Kilometres of these now fit in a few cubic inches of digital storage. merlin1487, CC BY-NC-ND

From the Domesday Book to modern government papers, the National Archives’ collection of more than 11m historical government and public records is one of the world’s largest. It includes paper and parchment, photographs, maps and paintings, but also a vast number of digital records such as archived government websites, emails and social media posts. Paper may last for thousands of years, but what about the ever-expanding quantity of digital documents?

The National Archives’ broad remit under the Public Records Act is to permanently preserve the records of the UK government that have been selected for their historic value.

Our physical records that date back over 1,000 years take up more than 200km of shelving and require delicate conservation work and careful storage. The digital age on the other hand requires little physical space but presents different challenges – how do archivists cope as we move from parchment to pixels?

Build the tools, and they will come

We began to focus on the challenges of digital preservation during the mid-1990s, realising at the time that there was no authoritative and centralised source of information regarding file formats. So we developed PRONOM, a registry of file formats and the applications required to open and read them, and DROID, a freely available open source tool to manage that data and information.

To date, PRONOM contains details on more than 1,000 different file formats including their technical specifications and a reliable method for identifying them using a byte-level analysis of a digital file.

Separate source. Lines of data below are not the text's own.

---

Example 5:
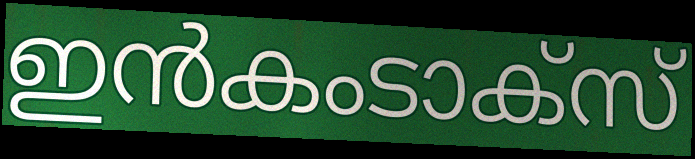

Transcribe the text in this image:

ഇൻകംടാക്സ്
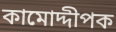
কামোদ্দীপক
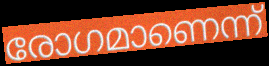
രോഗമാണെന്ന്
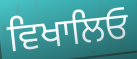
ਵਿਖਾਲਿਓ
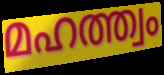
മഹത്ത്വം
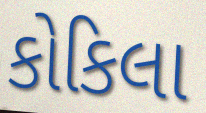
કોકિલા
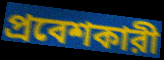
প্রবেশকারী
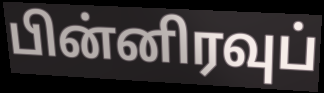
பின்னிரவுப்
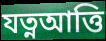
যত্নআত্তি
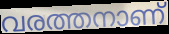
വരത്തനാണ്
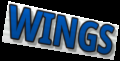
WINGS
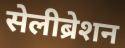
सेलीब्रेशन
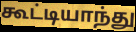
கூட்டியாந்து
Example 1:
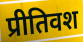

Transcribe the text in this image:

प्रीतिवश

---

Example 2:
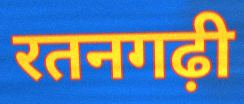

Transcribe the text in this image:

रतनगढ़ी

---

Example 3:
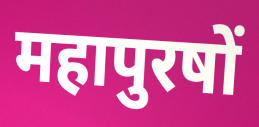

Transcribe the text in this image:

महापुरषों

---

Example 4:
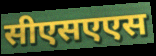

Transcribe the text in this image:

सीएसएएस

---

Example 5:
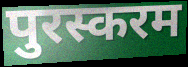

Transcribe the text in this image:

पुरस्करम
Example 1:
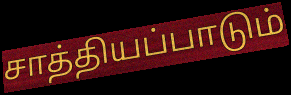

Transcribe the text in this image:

சாத்தியப்பாடும்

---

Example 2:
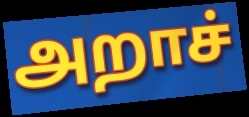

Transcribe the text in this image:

அறாச்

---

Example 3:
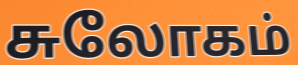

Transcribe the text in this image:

சுலோகம்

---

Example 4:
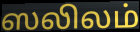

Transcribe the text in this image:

ஸலிலம்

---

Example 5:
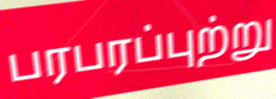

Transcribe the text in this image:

பரபரப்புற்று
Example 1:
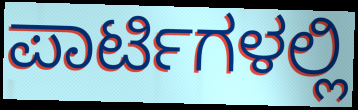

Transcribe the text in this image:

ಪಾರ್ಟಿಗಳಲ್ಲಿ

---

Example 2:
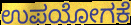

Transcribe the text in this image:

ಉಪಯೋಗಕೆ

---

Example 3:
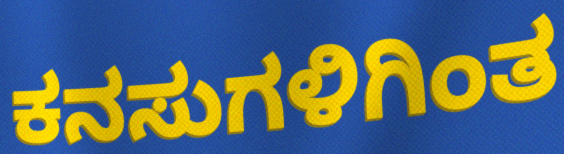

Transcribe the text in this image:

ಕನಸುಗಳಿಗಿಂತ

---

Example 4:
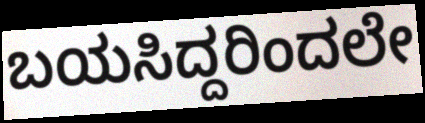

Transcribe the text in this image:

ಬಯಸಿದ್ದರಿಂದಲೇ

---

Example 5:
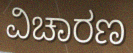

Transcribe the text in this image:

ವಿಚಾರಣ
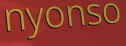
nyonso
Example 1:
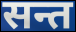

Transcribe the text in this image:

सन्त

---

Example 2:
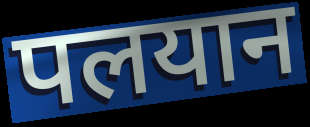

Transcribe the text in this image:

पलयान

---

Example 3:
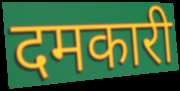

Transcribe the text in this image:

दमकारी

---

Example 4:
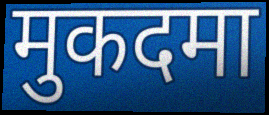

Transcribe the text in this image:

मुकदमा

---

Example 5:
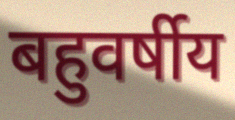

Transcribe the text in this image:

बहुवर्षीय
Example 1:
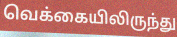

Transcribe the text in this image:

வெக்கையிலிருந்து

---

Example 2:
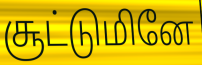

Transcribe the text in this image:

சூட்டுமினே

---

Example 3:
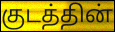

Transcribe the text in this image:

குடத்தின்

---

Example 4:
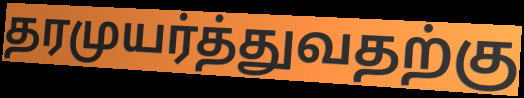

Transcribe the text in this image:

தரமுயர்த்துவதற்கு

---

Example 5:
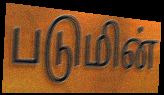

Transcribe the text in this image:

படுமின்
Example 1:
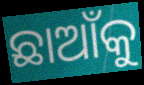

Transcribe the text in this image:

ଛାଆଁକୁ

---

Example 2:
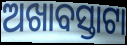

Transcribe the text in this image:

ଅଖାବସ୍ତାଟା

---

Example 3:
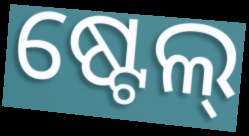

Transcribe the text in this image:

ଷ୍ଟେଲ୍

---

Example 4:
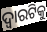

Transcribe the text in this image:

ଦ୍ଵାରଟିକୁ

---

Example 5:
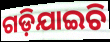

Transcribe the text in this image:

ଗଡ଼ିଯାଇଚି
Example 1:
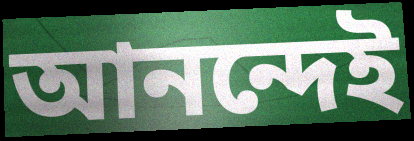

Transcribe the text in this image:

আনন্দেই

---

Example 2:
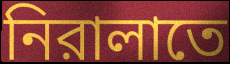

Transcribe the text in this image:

নিরালাতে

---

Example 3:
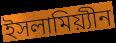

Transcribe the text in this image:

ইসলামিয়্যীন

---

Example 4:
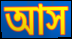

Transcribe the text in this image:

আস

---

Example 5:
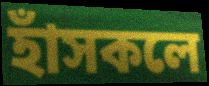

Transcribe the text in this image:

হাঁসকলে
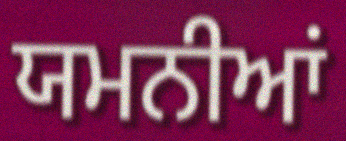
ਯਮਨੀਆਂ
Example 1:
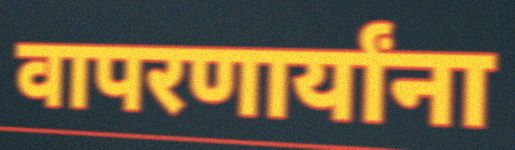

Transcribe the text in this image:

वापरणार्यांना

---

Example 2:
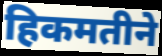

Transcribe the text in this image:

हिकमतीने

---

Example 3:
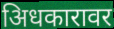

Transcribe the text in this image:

अिधकारावर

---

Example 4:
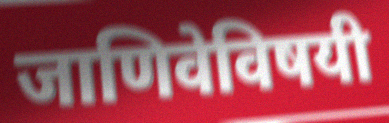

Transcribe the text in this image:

जाणिवेविषयी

Together, DROID and PRONOM are used by heritage institutions the world over, and have found their way into dedicated archival storage software, and even digital forensics tools used by police and investigators.

Parsimonious preservation

The approach to digital preservation that we’ve developed we call parsimonious preservation, which can essentially be distilled down to two principles:

  • Understand what you have got

  • Keep it safe

To keep our digital records safe, we have built our own in-house Digital Records Infrastructure, with various features. For example, several layers of anti-virus scanning to ensure we’re not exposing our records to corruption from malicious programs. File fixity checking, to ensure that any digital object received has not been altered or lost bits and become corrupted since being archived. Properly identifying a file, via DROID and PRONOM, so that the filetype and how it can be read is properly recorded. And metadata validation, to ensure that the information held that describes a record in the archive matches the record. When anything is to be released under the Public Records Act, we do so through our online public catalogue, Discovery.

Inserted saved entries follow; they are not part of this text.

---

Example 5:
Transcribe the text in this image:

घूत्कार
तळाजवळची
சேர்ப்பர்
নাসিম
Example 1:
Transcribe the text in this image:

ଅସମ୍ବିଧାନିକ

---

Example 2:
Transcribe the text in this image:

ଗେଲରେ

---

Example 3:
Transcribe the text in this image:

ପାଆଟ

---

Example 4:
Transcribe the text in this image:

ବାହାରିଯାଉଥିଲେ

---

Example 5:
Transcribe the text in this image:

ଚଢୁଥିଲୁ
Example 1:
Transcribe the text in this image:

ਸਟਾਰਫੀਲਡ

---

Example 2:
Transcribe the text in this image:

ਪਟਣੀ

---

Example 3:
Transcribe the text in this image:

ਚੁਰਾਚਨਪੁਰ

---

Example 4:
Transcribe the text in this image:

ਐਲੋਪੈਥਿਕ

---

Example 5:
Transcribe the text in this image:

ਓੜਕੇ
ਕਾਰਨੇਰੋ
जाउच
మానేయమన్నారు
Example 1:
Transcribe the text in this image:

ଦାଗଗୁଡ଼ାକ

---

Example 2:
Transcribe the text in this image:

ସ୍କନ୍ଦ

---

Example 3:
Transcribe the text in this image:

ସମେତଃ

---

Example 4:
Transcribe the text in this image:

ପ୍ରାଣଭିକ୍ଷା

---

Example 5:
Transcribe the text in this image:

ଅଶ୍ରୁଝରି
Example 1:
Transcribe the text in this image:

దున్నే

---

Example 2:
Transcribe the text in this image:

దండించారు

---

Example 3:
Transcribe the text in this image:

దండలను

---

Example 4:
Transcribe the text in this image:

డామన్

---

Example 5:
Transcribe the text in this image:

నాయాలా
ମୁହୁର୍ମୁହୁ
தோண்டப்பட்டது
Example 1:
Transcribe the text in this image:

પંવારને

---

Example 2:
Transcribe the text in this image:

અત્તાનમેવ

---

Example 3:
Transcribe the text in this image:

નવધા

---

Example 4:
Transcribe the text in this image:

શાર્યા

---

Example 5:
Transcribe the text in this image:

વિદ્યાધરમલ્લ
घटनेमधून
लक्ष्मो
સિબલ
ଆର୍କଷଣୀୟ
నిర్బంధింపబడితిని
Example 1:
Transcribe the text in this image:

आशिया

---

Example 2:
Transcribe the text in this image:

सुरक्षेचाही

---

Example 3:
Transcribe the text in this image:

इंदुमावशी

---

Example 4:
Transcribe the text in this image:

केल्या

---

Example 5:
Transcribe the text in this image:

Measuring up: the world’s largest archives. National Archives

Since 2003 the National Archives has maintained and expanded the UK government web archive. To date we have captured around 100 terabytes of material, and this is growing by roughly 1.5-2 terabytes per quarter. The oldest website captured (the Ministry of Defence) dates back to 1996, and in a typical month we will capture around 20m unique URLs. The web archive is important to provide continued access to historical government information that has been released online as various departmental or government agency websites are renamed, moved, merged, or closed.

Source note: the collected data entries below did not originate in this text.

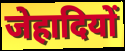
जेहादियों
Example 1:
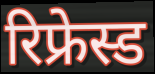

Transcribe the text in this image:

रिफ्रेस्ड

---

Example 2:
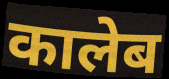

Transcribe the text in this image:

कालेब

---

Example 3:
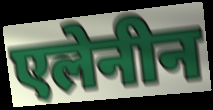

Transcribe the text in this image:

एलेनीन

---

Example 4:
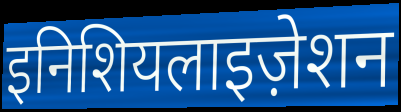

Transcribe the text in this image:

इनिशियलाइज़ेशन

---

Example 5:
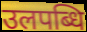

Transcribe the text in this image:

उलपब्धि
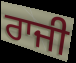
ਰਾਜੀ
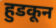
हुडकून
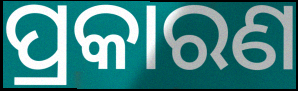
ପ୍ରକାରଣ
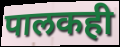
पालकही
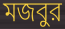
মজবুর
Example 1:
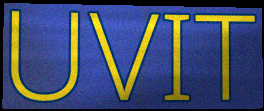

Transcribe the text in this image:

UVIT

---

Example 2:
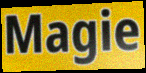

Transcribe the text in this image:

Magie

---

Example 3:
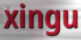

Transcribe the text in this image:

xingu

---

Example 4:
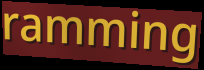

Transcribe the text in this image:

ramming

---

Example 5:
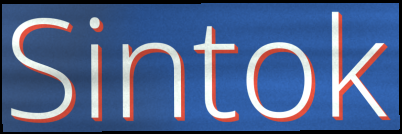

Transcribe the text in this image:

Sintok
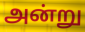
அன்று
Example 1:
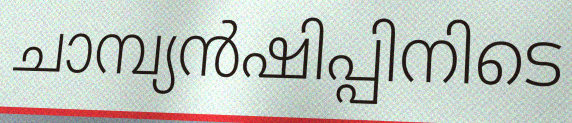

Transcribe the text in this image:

ചാമ്പ്യൻഷിപ്പിനിടെ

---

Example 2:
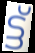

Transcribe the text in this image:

ട്ട്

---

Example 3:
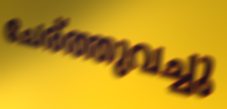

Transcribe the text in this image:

ചേര്ത്തുവച്ചു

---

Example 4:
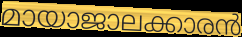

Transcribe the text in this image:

മായാജാലക്കാരൻ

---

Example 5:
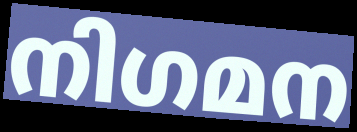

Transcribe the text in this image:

നിഗമന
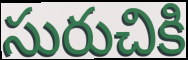
సురుచికి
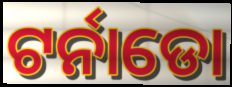
ଟର୍ନାଡୋ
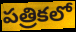
పత్రికలో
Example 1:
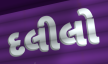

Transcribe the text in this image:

દલીલો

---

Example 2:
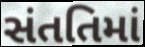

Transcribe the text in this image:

સંતતિમાં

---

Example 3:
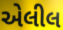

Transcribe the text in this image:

એલીલ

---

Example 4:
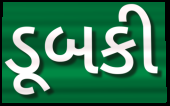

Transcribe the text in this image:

ડૂબકી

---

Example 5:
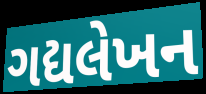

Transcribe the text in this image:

ગદ્યલેખન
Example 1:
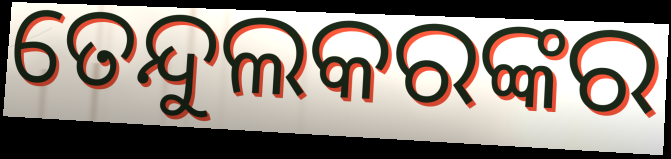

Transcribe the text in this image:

ତେନ୍ଦୁଲକରଙ୍କର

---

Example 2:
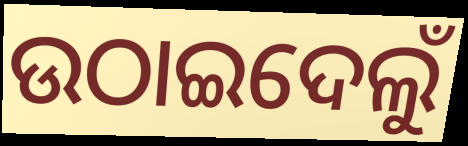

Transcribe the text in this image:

ଉଠାଇଦେଲୁଁ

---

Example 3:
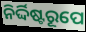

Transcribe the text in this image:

ନିର୍ଦ୍ଦିଷ୍ଟରୂପେ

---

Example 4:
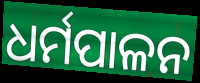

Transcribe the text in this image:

ଧର୍ମପାଳନ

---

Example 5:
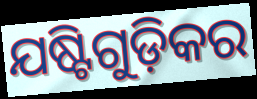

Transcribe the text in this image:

ଯଷ୍ଟିଗୁଡ଼ିକର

Now that social media has become more prevalent as a communication tool of government, we’ve expanded our social media archiving project in order to capture and preserve Twitter and YouTube feeds of government departments. Presently we capture the output of 67 UK government Twitter accounts, and up until September 2013 had captured over 65,000 tweets and around 7,000 YouTube videos.

Our digital archive currently has a potential capacity of 13.7 petabytes – almost 14m gigabytes – of which the current archives have used one petabyte. The archive system is built in a modular fashion, which means software or hardware components can be added or replaced as technology improves, adding capacity or improving processing power – an archive fit for the future. This is just as well, as the next few years will see a significant increase in the volume of digital records generated by the UK government that will require archiving for the future.